My spoiled red dog is 7 today. 
Shopping with me this morning for bull sticks. Then new toys, and homemade muffins.


----------



## texasred (Jan 29, 2012)

Cash joining in on the fun.
https://youtu.be/UzwfWRx-0yQ


----------



## jld640 (Sep 29, 2010)

Happy Birthday! Sounds like a great way to spend the day.


----------



## Canadian Expy (Feb 27, 2013)

Happy Birthday June! Sounds like a wonderful birthday! 

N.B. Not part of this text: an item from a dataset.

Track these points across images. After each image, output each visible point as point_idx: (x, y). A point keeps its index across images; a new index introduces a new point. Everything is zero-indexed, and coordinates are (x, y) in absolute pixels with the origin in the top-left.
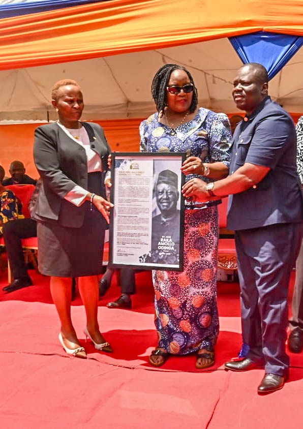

Sent from my Nexus 5X using Tapatalk


----------



## texasred (Jan 29, 2012)

Muffin, and then a nap with her toy.


----------



## einspänner (Sep 8, 2012)

Happy Birthday, pretty girl!


----------



## texasred (Jan 29, 2012)

Seems like just yesterday she was this tiny, and Cash was infatuated with her.


----------



## hecallsmebama (Mar 31, 2016)

Sweet puppy pic and love the snooze with the new toy! So sweet!


----------



## pippylongstocking (May 21, 2012)

Happy Birthday June! 😀😀😀


----------



## MCD (May 4, 2013)

Happy Birthday June!


----------



## Anida (Jun 10, 2016)

Happy Birthday June!


----------



## weez (Sep 26, 2014)

A little late, but Happy Birthday June!


----------



## harrigab (Aug 21, 2011)

belated birthday wishes June


----------